Twentynine Palms
Bruno Dumont started his filmmaking career by shooting industrial videos. He has cited a particular shot of a candy factory—his camera inside a chocolate machine—as the first time he captured an emotion on video, an emotion triggered not by people but by twisting ribbons of dark creamy goo. It’s an odd statement, but it may explain why the characters in his more recent features are so mechanical, so tactile, why their sex is so robotic and why the red Hummer David and Katia use for scouting photo-shoot locations in Twentynine Palms seems less like a mere conveyance and more like the outer shell of the people inside. They live at the whims of their deeply programmed desires but are unable, or unwilling, to reconcile them. But when they’re in the truck, these two bundles of contradictions must move together in the same direction. And one of them needs to drive.
Like Laure’s car in Claire Denis’ Vendredi Soir, the red Hummer’s trials and fortunes are inextricably tied to those of its occupants and vice-versa. David and Katia get equal time on screen, but Katia is so dramatically simple that the character seems like David’s exaggerated view of the woman, and perhaps all women: she can’t drive, she’s childishly indecisive, she breaks into tears when he glances at a passing woman, and she asks him if he could ever molest children. It seems clear to him that sharing this pool with her will somehow destroy him, but he plunges in headlong anyway. He’s courting danger. As they drive across the Mars-like rubble, he stops the truck, jumps out and urges Katia into the driver’s seat as he jogs around to the other side. He’s as game—as willfully careless—as Laure when she lets a stranger into her passenger seat, but he goes a step further by encouraging his partner to take the wheel, something Laure’s companion did only when she wasn’t looking.

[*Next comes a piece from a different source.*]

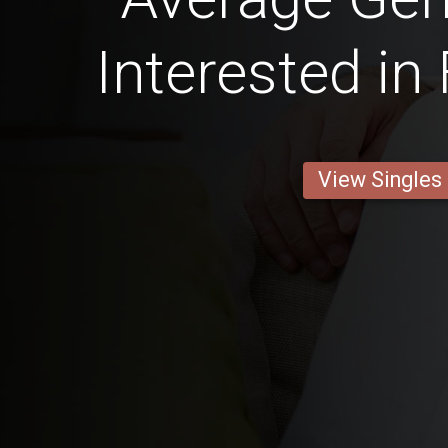
Interested in
View Singles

Twentynine Palms is another in a string of recent French movies that are stretching the bounds of what’s filmable. The body is no longer sacred, no longer even a reflection of a person, but rather an object—a churning, jerking, oozing machine. But unlike many of their peers, Dumont and Denis seem to be working toward human discovery. Denis uses objects and bodies as windows into her characters’ jealously guarded thoughts, and as carefully coordinated guides through elliptical stories. Dumont, for all his attempts to shoot landscapes devoid of beauty, sex scenes devoid of titilation and conversations devoid of content, and for all his attempts to equate humans and machines, he reduces humanity not to meaninglessness but to its few essential elements—desire, fear, companionship, love, hate and death—and the junctures where they conflict.
Dumont’s third feature is not an enjoyable movie. I’m not even sure it’s a worthwhile experiment. And despite a picaresque locale that screams for such treatment, no single shot in Twentynine Palms comes close to the long shot of a man walking briskly along a ridge, nor the shot of his car disappearing into the distance down a country road, in his 1999 film Humanité. But at the very least Dumont is interested in more than just clever games, which positions him leagues away from filmmakers like Irreversible’s Gaspar Noé. In talking about his shot of the chocolate machine, that pivotal point early in his career, Dumont surmised that people are drawn to the turning gears because the machine mirrors their own thought process. Thus, his films don’t so much mechanize humans as humanize machines. He searches for people within their creations, be they trucks or relationships.